Gleason was one of several students who were connected to Ikalany through MIT D-Lab courses. While taking the cross-listed MIT D-Lab class 2.651/EC.711 (Introduction to Energy in Global Development) as a sophomore, she worked on a project that sought to optimize the drying process in charcoal briquettes. That summer, she traveled to Uganda to meet with Ikalany’s team along with Daniel Sweeney, a research scientist at MIT D-Lab.
“Drawing upon their strong theoretical foundation and experiences in the lab and the classroom, we want our students to go out into the field and make real things that have a lasting impact,” explains Maria Yang, professor of mechanical engineering and faculty academic director at MIT D-Lab.
During her first trip to Uganda, Gleason focused on information gathering and identifying where there were pain points in the production process of the briquettes.
“I went to Uganda not to present an incredibly complex solution, but simply to learn from our community partners, to share some ideas our team has been working on, and to work directly with those who will be impacted by our designs,” adds Gleason.
Armed with a better understanding of AEST’s production process, Gleason continued to develop ideas for improving the drying process when she returned to MIT last fall. In MIT D-Lab 2.652/EC.712 (Applications of Energy in Global Development), she worked with a team of students on various designs for a new drying system.

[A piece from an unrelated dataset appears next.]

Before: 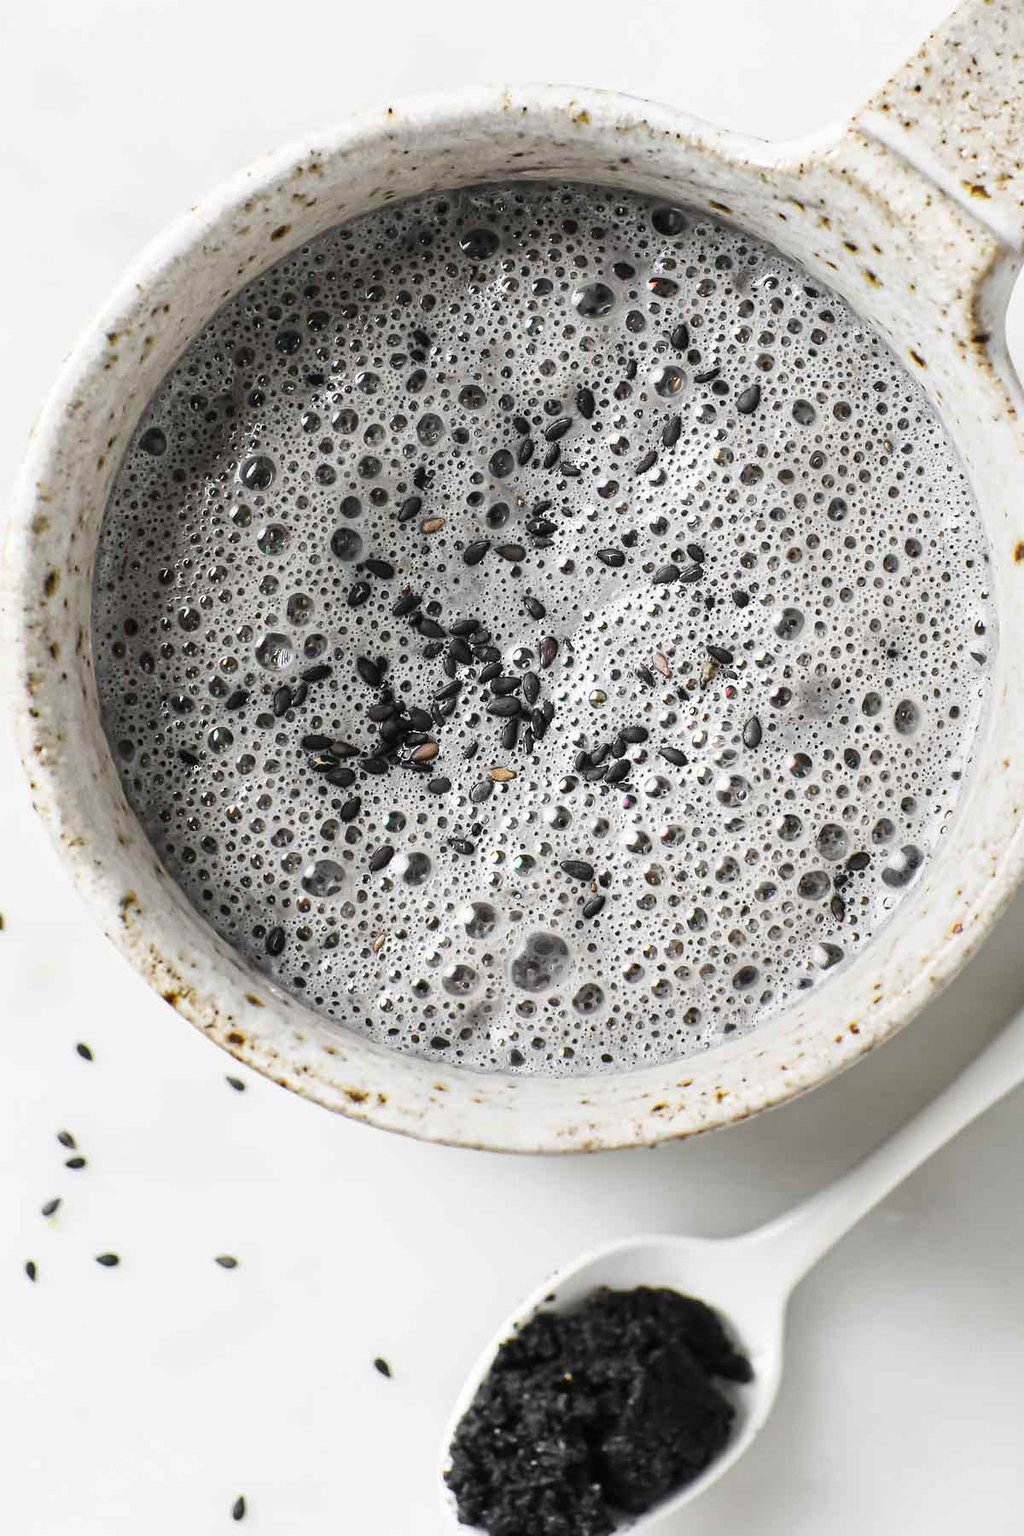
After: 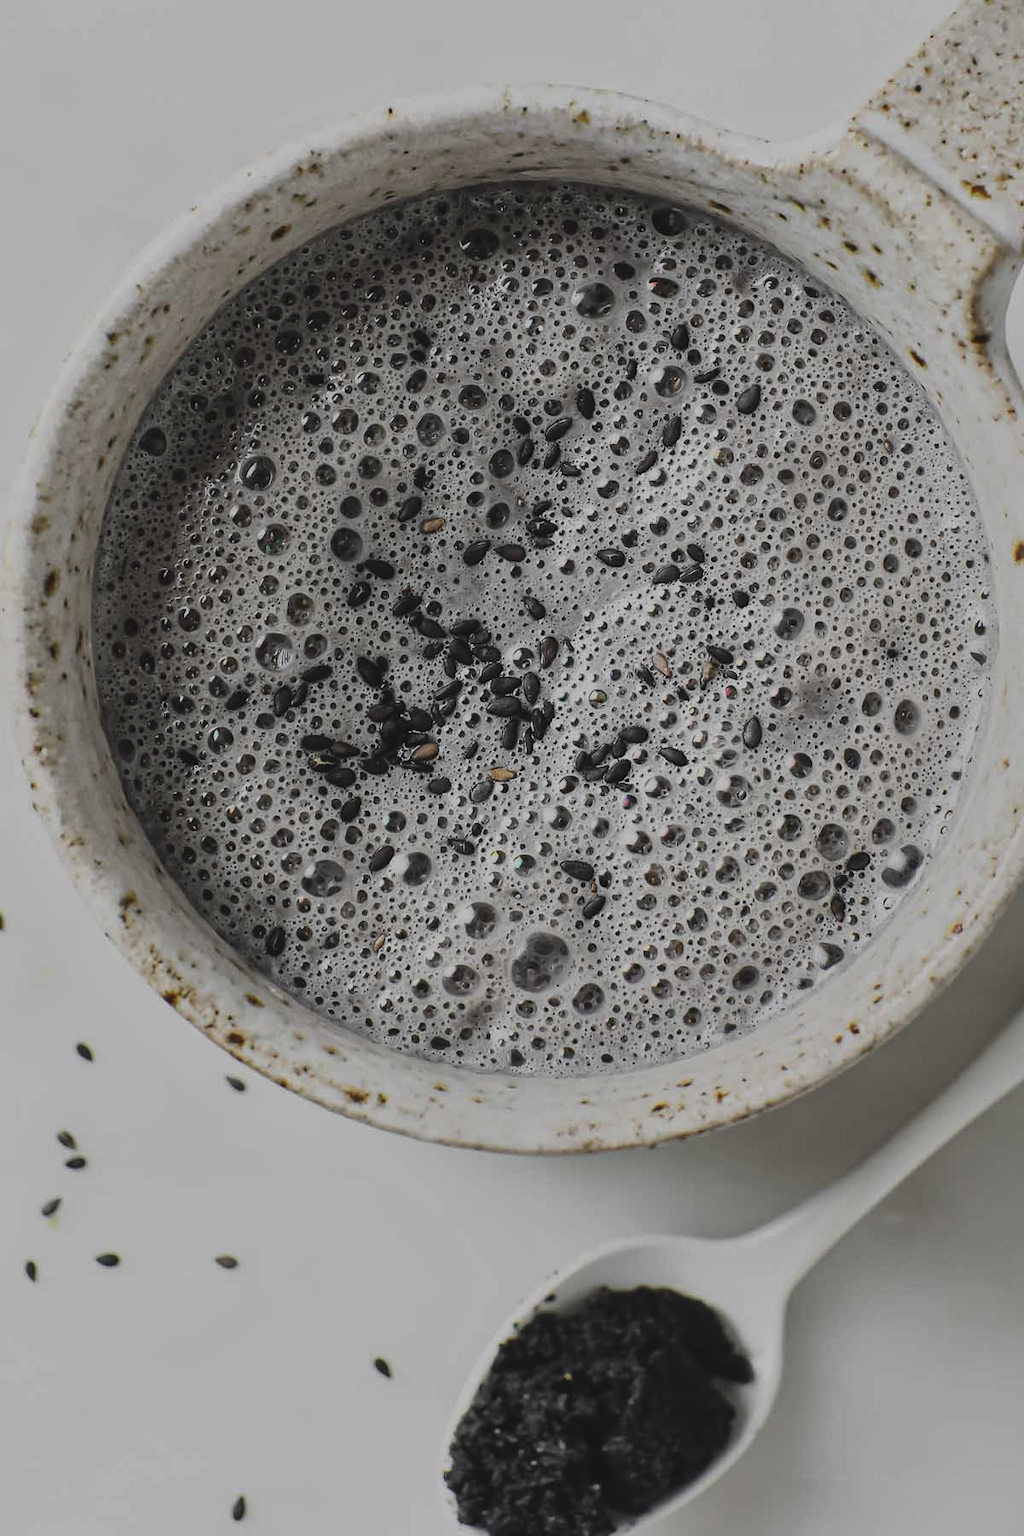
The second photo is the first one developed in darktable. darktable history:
exposure: black level correction -0.018, exposure -1.074 EV, compensate highlight preservation false
local contrast: mode bilateral grid, contrast 19, coarseness 51, detail 120%, midtone range 0.2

“We spent a whole semester figuring out how to improve this airflow and naturally convect the air,” Gleason explains. With sponges acting as stand-ins for the charcoal briquettes, Gleason and her team used heat lamps to replicate the heat and humidity in Uganda. They developed three different designs for tent-like structures that could facilitate drying at all times — even when raining. At the end of the semester, it was time to put these designs to the test.
“You can prototype and test all you want, but until you visit the field and experience the real-world conditions and work with the people who will be using your designs, you never fully understand the problem,” adds Gleason.
Last January, during MIT’s Independent Activity Period, Gleason returned to Uganda to test designs. She and her team found out that their original idea of having a slanted dryer didn’t work in real-world conditions. Outside of the controlled conditions in the lab, their dryers didn’t have enough air flow to speed up the drying process.
They spent several weeks troubleshooting dryer designs with Ikalany and her team. The team ended up designing covered dryers that allowed the briquettes to dry in both sun and rain, increasing the overall throughput.
“We believe that once we are able to scale up what we have learned from Danielle and her team we should be able to produce five times more a day,” says Ikalany. “Our production capacity will increase and the demand for customers will be met.”
In addition to helping Ikalany scale up the production of the potentially life-saving briquettes, Gleason and her fellow students left Uganda with a broadened world view.
“For most students, this is the first time they will visit these countries,” adds Yang. “Not only do we want to benefit our collaborators, we want our students to gain formative and enriching experiences.”
Gleason left Uganda with a deeper appreciation of community. “Seeing how close the community Betty and her team are a part of really made me value the idea of community more,” she recalls.
While other students will pick up where Gleason and her team left off in their work with Ikalany in the coming months, Gleason hopes to continue working on solutions in the developing world as she explores future career paths. “I really love looking at how people interact with the things they use, and I think there’s so much room for growth in user-interfacing in the developing world,” she says.